Von Aargau’s people wouldn’t be able to deal with Keats until dark, but killing Josephine could be done at any time.
For one falsely hopeful moment he hoped that the rain would have washed the blood-letters away … but then he remembered how efficient von Aargau’s organization was when it came to dealing with blood.
Where had Josephine said she lived? St. Paul’s Home—that was in the Via Palestro. Crawford knew the place, for it was where the hospital hired most of its nurses. It was at the east end of the city, more than twice as far away from here as Keats’s place.
The jets of water from the fountain’s mechanism were being torn to bits by the hammering rain as he climbed out onto the pavement again, and he had to squint to see as he began running, miserably, east.
As he jolted along through the rain he thought about this last case von Aargau had assigned him. Every previous pseudo-consumption patient had been a powerful pro-Austrian politician or writer; why should von Aargau want to save Keats, an obscure poet whose political sympathies, assuming he had any at all, were probably more in line with the Carbonari’s? In fact, how had von Aargau even come to hear of Keats? Lots of tubercular patients came to Rome hoping to stave off death.

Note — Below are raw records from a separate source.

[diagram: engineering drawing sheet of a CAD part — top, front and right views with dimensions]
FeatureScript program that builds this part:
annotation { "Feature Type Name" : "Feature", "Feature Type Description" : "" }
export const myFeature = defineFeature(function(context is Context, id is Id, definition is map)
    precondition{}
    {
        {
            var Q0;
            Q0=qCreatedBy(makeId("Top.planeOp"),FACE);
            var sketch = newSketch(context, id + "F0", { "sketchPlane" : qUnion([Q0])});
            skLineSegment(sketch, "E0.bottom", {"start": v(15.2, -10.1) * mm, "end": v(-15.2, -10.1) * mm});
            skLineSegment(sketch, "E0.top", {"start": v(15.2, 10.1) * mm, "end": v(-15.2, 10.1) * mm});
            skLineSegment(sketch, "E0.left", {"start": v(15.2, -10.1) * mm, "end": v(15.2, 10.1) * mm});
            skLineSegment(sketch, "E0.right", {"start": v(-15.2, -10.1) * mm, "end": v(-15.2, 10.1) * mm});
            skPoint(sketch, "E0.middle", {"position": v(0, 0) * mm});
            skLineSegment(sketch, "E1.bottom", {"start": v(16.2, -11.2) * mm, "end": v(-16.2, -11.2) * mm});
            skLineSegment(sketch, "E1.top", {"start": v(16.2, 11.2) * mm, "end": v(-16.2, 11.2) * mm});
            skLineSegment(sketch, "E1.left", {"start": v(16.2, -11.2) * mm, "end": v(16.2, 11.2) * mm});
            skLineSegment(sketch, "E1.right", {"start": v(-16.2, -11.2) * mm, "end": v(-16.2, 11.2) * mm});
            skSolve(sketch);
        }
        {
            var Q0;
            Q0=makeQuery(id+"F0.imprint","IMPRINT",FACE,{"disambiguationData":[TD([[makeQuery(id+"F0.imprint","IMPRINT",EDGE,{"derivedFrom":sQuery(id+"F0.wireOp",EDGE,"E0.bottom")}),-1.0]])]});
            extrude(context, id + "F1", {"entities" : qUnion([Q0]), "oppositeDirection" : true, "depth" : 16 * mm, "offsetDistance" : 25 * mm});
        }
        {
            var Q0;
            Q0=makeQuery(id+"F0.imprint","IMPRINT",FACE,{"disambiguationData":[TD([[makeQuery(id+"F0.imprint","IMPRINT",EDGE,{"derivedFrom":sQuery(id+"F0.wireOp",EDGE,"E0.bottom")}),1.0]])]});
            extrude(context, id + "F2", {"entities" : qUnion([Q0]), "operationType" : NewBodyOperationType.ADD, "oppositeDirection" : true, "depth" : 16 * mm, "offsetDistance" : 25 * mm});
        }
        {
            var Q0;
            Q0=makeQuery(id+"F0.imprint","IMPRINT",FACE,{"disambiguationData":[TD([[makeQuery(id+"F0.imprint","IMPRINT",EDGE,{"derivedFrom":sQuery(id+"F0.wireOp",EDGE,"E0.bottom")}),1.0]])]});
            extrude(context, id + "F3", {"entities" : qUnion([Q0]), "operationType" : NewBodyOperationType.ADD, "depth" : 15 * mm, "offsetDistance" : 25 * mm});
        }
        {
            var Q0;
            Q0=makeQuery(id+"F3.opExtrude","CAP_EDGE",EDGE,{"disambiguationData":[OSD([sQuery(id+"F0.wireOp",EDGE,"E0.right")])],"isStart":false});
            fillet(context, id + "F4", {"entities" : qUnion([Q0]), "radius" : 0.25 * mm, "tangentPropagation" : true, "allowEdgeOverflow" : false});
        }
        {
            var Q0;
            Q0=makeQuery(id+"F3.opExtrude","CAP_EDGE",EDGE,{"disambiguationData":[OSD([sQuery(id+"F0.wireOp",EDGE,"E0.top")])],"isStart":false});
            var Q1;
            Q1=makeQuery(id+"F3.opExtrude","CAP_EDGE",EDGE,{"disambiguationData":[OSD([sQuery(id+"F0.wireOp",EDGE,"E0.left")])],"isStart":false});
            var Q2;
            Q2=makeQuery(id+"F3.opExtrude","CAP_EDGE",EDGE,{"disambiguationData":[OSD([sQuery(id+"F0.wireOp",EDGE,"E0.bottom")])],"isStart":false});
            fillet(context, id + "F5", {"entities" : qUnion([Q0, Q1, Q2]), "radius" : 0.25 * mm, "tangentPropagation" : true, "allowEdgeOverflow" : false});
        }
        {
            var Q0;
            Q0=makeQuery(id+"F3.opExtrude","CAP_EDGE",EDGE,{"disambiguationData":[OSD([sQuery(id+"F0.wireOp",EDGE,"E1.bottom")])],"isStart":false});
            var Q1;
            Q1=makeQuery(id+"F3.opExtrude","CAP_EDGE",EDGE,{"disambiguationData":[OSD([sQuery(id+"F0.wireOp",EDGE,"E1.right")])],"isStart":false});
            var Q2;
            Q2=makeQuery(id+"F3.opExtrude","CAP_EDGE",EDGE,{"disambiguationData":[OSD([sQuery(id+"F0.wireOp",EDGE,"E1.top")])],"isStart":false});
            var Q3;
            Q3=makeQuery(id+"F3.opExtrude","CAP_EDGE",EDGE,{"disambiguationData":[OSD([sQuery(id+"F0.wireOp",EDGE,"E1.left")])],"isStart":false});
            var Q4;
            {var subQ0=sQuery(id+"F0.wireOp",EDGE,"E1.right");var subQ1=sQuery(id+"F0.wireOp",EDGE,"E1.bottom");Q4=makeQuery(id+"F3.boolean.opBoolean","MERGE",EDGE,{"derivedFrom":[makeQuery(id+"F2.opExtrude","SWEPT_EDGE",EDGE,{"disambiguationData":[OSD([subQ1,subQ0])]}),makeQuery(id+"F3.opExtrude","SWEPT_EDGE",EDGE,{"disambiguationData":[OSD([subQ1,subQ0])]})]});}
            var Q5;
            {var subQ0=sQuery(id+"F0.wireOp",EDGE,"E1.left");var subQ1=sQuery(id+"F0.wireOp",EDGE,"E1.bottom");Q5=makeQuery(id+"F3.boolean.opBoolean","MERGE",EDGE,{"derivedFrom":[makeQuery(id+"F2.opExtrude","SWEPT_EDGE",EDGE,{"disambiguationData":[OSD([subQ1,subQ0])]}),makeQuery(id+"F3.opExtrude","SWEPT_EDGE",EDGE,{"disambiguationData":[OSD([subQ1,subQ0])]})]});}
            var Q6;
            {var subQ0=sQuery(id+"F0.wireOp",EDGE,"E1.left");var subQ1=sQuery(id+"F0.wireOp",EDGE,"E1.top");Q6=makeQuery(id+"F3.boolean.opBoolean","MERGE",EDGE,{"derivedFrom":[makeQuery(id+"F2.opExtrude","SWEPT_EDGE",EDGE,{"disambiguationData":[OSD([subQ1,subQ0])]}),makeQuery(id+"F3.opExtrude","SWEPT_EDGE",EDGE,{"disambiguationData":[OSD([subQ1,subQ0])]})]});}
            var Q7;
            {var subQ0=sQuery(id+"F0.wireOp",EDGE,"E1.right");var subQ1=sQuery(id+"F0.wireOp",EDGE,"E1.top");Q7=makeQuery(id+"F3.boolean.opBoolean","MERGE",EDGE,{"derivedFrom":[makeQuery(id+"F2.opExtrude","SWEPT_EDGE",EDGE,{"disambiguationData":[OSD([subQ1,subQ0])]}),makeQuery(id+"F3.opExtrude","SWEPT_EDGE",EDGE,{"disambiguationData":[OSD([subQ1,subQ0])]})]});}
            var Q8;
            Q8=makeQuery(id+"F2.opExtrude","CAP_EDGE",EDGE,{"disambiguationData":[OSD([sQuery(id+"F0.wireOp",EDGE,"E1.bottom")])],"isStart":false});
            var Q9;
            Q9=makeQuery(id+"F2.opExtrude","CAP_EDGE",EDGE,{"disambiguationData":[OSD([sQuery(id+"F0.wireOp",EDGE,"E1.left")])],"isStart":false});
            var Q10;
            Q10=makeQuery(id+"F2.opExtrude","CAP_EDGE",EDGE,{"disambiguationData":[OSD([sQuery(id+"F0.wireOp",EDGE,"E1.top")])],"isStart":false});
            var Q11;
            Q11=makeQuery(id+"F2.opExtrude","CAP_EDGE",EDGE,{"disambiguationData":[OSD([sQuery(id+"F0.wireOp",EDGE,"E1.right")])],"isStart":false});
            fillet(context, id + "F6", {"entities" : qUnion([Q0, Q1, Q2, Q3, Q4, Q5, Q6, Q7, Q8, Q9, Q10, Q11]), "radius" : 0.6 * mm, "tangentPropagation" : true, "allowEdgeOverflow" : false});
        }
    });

It made no sense … unless von Aargau—through his employee, Crawford—was representing the only figure in the conflict who was being thwarted: the lamia herself. And of course the lamia would just as soon see Josephine dead, since Josephine was abetting Keats in his resistance to the lamia’s will.
The thought brought Crawford to a wheezing stop in a narrow street, and he leaned against a lamppost to catch his breath and order his thoughts.
Had he been working for the nephelim cause, these two years? It seemed unlikely, since in every one of von Aargau’s cases, except that of Keats, he’d been insulating the patient from a vampire; but of course von Aargau had never prescribed any measures that would free a victim from a vampire—just … hold it at arm’s length for a while.
And Keats, Crawford reminded himself, is a member of the nephelim family. For that matter, so was I. I wonder if, considering the nature of the work von Aargau has been giving me, that fact could have been a factor in von Aargau’s hiring me. Am I still, in some sense, a member of the family?
It would explain why von Aargau needed me, specifically; the nephelim would have no scruples about stopping a nonmember who dared to obstruct them.
Abruptly Crawford wondered if von Aargau’s canal-side duel had been staged for his benefit, so that apparent gratitude would conceal the real reason von Aargau had been so insistent about hiring him.
That cut in his belly was real, though, Crawford thought. What kind of man could inflict that kind of wound on himself intentionally … and then heal so rapidly and totally?